Cocos (Keeling) Islands
Grown throughout the islands, coconuts are
the sole cash crop. Small local gardens and fishing contribute to
the food supply, but additional food and most other necessities must
be imported from Australia. There is a small tourist industry.

Colombia
Colombia's economy has been on a recovery trend during the
past two years despite a serious armed conflict. The economy
continues to improve thanks to austere government budgets, focused
efforts to reduce public debt levels, and an export-oriented growth
focus. Ongoing economic problems facing President URIBE range from
reforming the pension system to reducing high unemployment. New
exploration is needed to offset declining oil production. On the
positive side, several international financial institutions have
praised the economic reforms introduced by URIBE, which include
measures designed to reduce the public-sector deficit below 2.5% of
GDP. The government's economic policy and democratic security
strategy have engendered a growing sense of confidence in the
economy, particularly within the business sector. Coffee prices have
recovered from previous lows as the Colombian coffee industry
pursues greater market shares in developed countries such as the
United States.

Raw records:
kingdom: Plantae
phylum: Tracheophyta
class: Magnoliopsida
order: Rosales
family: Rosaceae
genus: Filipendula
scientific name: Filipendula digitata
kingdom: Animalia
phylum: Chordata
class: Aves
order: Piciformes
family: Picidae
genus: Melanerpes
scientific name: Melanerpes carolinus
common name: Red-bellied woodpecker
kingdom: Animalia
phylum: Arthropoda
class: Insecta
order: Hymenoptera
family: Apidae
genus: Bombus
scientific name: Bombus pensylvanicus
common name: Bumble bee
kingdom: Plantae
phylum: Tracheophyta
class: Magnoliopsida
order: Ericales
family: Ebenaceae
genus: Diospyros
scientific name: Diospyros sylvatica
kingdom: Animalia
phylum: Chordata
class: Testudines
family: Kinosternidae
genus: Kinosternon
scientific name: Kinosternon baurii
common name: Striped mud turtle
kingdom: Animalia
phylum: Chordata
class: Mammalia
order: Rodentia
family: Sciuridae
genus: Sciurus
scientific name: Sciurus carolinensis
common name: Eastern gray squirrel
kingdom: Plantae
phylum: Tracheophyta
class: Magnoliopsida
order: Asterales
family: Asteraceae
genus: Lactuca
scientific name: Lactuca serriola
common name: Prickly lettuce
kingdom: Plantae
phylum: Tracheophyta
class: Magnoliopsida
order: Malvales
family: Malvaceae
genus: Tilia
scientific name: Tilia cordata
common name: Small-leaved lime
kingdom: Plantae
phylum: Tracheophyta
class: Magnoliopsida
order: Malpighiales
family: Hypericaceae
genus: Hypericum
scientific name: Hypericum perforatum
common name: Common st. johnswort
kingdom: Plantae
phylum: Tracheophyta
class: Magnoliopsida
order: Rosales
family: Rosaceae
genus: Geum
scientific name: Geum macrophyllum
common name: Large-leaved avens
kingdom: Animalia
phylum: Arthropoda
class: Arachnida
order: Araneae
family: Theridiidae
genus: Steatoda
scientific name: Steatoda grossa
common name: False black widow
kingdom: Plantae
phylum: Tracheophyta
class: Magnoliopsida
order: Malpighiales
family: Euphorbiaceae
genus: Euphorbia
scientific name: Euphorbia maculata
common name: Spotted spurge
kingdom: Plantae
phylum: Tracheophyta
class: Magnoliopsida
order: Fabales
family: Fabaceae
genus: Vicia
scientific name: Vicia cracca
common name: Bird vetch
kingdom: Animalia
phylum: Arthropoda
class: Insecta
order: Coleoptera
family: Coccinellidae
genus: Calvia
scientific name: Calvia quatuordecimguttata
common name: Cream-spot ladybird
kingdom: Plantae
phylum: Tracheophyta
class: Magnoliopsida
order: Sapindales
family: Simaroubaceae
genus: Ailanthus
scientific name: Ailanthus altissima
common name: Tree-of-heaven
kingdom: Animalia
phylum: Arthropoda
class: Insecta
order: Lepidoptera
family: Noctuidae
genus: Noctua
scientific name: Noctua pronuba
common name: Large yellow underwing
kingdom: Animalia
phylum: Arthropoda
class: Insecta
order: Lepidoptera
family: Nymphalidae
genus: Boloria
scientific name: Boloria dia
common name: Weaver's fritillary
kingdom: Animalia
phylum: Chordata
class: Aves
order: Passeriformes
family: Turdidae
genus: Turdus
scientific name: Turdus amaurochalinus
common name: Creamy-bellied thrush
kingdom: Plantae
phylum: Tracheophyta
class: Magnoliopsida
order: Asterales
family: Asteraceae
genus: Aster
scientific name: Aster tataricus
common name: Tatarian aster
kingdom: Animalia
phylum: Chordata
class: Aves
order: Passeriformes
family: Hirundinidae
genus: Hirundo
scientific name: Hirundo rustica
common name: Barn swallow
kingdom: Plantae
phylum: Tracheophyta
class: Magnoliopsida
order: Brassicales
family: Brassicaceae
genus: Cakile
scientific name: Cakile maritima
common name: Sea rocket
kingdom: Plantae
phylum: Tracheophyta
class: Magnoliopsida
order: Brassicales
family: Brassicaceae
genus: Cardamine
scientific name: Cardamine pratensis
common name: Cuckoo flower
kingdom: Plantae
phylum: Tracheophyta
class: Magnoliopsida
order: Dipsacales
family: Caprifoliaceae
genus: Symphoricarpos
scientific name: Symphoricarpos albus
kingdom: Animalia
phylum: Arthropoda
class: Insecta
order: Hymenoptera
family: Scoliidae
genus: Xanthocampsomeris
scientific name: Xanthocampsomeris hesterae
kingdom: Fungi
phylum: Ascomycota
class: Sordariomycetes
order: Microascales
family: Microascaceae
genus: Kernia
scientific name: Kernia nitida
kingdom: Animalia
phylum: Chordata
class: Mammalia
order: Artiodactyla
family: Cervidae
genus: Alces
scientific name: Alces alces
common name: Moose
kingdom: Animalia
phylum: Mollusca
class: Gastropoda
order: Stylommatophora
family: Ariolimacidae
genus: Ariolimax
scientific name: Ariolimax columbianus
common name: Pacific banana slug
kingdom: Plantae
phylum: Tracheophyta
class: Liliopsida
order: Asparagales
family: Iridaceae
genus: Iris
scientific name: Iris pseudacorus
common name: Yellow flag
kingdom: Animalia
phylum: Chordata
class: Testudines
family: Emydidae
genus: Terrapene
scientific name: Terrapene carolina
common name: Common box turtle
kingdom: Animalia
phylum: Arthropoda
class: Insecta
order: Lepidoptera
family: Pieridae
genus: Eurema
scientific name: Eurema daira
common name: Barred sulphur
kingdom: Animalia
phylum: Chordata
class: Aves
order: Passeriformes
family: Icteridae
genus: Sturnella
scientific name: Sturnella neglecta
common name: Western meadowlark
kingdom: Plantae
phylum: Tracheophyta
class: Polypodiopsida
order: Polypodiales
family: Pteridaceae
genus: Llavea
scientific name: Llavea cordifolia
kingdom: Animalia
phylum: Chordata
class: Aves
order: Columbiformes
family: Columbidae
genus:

Exercise instructions:
A – Translate this sentence from the economic overview into French: "Small local gardens and fishing contribute to the food supply, but additional food and most other necessities must be imported from Australia."
B – Print the entries from their first line to the line with "genus: Geum", including both of those lines.

Solutions:
A – Les petits jardins locaux et la pêche contribuent à l'approvisionnement alimentaire, mais la nourriture supplémentaire et la plupart des autres produits de première nécessité doivent être importés d'Australie.

B –
kingdom: Plantae
phylum: Tracheophyta
class: Magnoliopsida
order: Rosales
family: Rosaceae
genus: Filipendula
scientific name: Filipendula digitata
kingdom: Animalia
phylum: Chordata
class: Aves
order: Piciformes
family: Picidae
genus: Melanerpes
scientific name: Melanerpes carolinus
common name: Red-bellied woodpecker
kingdom: Animalia
phylum: Arthropoda
class: Insecta
order: Hymenoptera
family: Apidae
genus: Bombus
scientific name: Bombus pensylvanicus
common name: Bumble bee
kingdom: Plantae
phylum: Tracheophyta
class: Magnoliopsida
order: Ericales
family: Ebenaceae
genus: Diospyros
scientific name: Diospyros sylvatica
kingdom: Animalia
phylum: Chordata
class: Testudines
family: Kinosternidae
genus: Kinosternon
scientific name: Kinosternon baurii
common name: Striped mud turtle
kingdom: Animalia
phylum: Chordata
class: Mammalia
order: Rodentia
family: Sciuridae
genus: Sciurus
scientific name: Sciurus carolinensis
common name: Eastern gray squirrel
kingdom: Plantae
phylum: Tracheophyta
class: Magnoliopsida
order: Asterales
family: Asteraceae
genus: Lactuca
scientific name: Lactuca serriola
common name: Prickly lettuce
kingdom: Plantae
phylum: Tracheophyta
class: Magnoliopsida
order: Malvales
family: Malvaceae
genus: Tilia
scientific name: Tilia cordata
common name: Small-leaved lime
kingdom: Plantae
phylum: Tracheophyta
class: Magnoliopsida
order: Malpighiales
family: Hypericaceae
genus: Hypericum
scientific name: Hypericum perforatum
common name: Common st. johnswort
kingdom: Plantae
phylum: Tracheophyta
class: Magnoliopsida
order: Rosales
family: Rosaceae
genus: Geum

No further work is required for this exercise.